Grouper deubiquitinating enzyme ovarian tumor domain-containing protein 5 (OTUD5) stabilizes stimulator of interferon genes (STING) via the autophagy-lysosomal pathway to modulate antiviral innate immunity in fish.

Abstract

The deubiquitinating enzyme ovarian tumor domain-containing protein 5 (OTUD5) in fish modulates antiviral immunity through a novel, non-canonical mechanism, as demonstrated by comprehensive functional and mechanistic studies. This work demonstrates that grouper OTUD5 (EcOTUD5) dichotomously regulates viral replication in fish cells, suppressing DNA virus (Singapore grouper iridovirus, SGIV) while enhancing RNA virus (Red-spotted grouper nervous necrosis virus, RGNNV) proliferation. Notably, this dual regulation is independent of EcOTUD5's catalytic activity, evidenced by persistent effects following mutations in its OTU domain or catalytic site (C224S). Subcellular localization analysis reveals nucleocytoplasmic distribution of EcOTUD5 post-infection, while the C224S mutation compromises nuclear localization stability. Mechanistically, EcOTUD5 modulates innate immunity by stabilizing stimulator of interferon genes (STING) through autophagy-lysosomal pathway activation.

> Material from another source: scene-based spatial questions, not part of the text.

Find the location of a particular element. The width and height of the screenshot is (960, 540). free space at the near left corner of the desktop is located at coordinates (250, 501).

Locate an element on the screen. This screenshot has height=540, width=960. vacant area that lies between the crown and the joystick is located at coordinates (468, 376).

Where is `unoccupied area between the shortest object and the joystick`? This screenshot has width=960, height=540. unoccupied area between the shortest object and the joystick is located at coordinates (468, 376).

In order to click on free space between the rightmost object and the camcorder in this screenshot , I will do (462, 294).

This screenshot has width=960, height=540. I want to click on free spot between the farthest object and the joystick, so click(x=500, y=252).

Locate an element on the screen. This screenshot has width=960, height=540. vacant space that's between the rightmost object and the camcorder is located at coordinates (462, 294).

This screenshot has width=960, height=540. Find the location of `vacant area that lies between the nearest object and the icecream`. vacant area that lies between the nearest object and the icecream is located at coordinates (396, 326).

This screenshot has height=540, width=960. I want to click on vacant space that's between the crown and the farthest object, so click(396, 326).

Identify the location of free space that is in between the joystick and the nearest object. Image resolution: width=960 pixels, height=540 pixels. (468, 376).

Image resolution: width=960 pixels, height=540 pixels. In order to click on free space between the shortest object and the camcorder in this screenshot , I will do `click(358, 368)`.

Overexpression of EcOTUD5 extends STING half-life via autophagy inhibition, while lysosomal inhibition further suppresses STING degradation. Importantly, EcOTUD5 selectively targets K63-linked polyubiquitin chains on STING, a modification critical for antiviral signaling. These findings uncover a unique regulatory axis where EcOTUD5 functions as a molecular switch, differentially controlling DNA and RNA virus replication through STING stabilization and non-enzymatic mechanisms. This work provides critical insights into the role of deubiquitinases in innate immune signaling and highlights the complexity of host-virus interactions in aquatic species.